Maag filed the class action against Jessica Trame in her capacity as Firearms Services Bureau chief and Michael Frerichs as Treasurer of Illinois.

Maag argues that statute 430 ILCS 65/5 expressly states that the FOID fee is $10.

By charging an additional $1, Trame is unilaterally imposing without statutory authority a 10 percent surcharge on FOID cards, he claims.

He further claims it is impossible to get a FOID card without paying the extra fee on top of the $10 mandatory cost (except for certain members of the military who are exempt all together) because the Firearms Services Bureau stopped accepting paper applications early this year that allowed people to mail $10 checks or money orders.

"Defendants have charged a minimum of ten thousand people, and possibly substantially more, well into the hundreds of thousands or millions of class members," Maag wrote.

In 2011, the state received 321,000 FOID applications, he wrote.  

He notes that in order to lawfully possess a firearm in Illinois, "it is generally required to have in a person's possession a currently valid" FOID card.

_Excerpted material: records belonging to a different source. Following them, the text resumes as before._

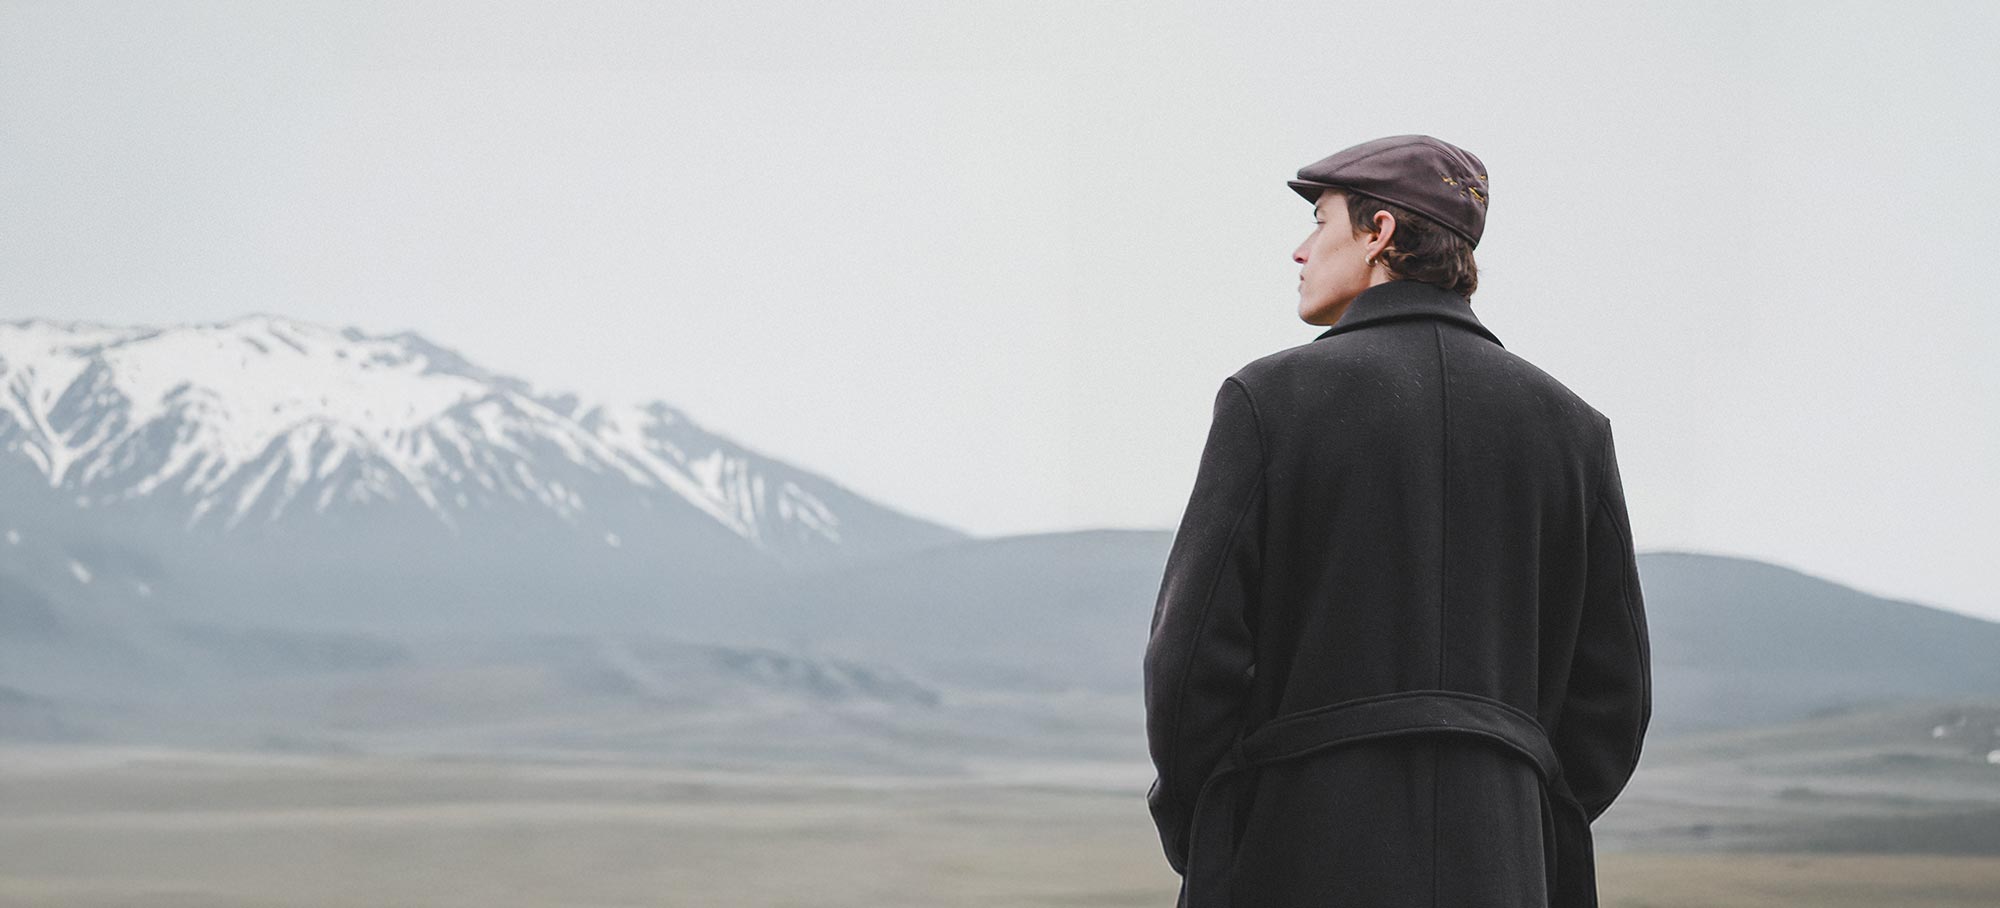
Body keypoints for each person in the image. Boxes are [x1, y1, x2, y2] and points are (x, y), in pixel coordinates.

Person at [1143, 134, 1651, 908]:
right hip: (1504, 865)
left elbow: (1190, 664)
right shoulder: (1575, 430)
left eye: (1320, 222)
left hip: (1297, 855)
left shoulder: (1270, 400)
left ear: (1379, 232)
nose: (1300, 251)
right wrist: (1511, 807)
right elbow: (1614, 699)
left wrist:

Represented by Assistant Attorney General Bilal Aziz in Springfield, Trame and Frerichs filed a motion for an extension of time to plead. On Dec. 14, Circuit Judge Dennis Ruth approved their motion for an extension of time.  

On Nov. 17, William A. Coleman and Mary A. Coleman filed a class action against Sentry Insurance Mutual Company through attorney Christopher A. Koester of Taylor Law Offices of Effingham and attorneys Irwin Levin, Richard Shevitz, Vess Miller and Lynn Toops of Cohen & Malad in Indianapolis (15-L-1484).

The Colemans argue that Sentry has offered the payback program and payback agreement since 1986 to persuade safe drivers to purchase its insurance with the promise that if a driver remained claim-free for 5 years, the defendant would start to refund them half of their earlier paid premiums and would continue to do so for each claim-free year.

In addition, the suit alleges, the defendant said it would continue to renew those safe driver policies. However, the suit says, as the plaintiffs and others began qualifying for the refunds, Sentry "non-renewed" the policies and failed to execute the paybacks.

The suit says this is in breach of the insurance contracts, in breach of the defendant's duty of good faith and in violation of Illinois consumer protection laws. Further, the defendant continued to sell these policies even after it said it would not renew the payback program, the complaint states.

The defendant has not yet answered the complaint.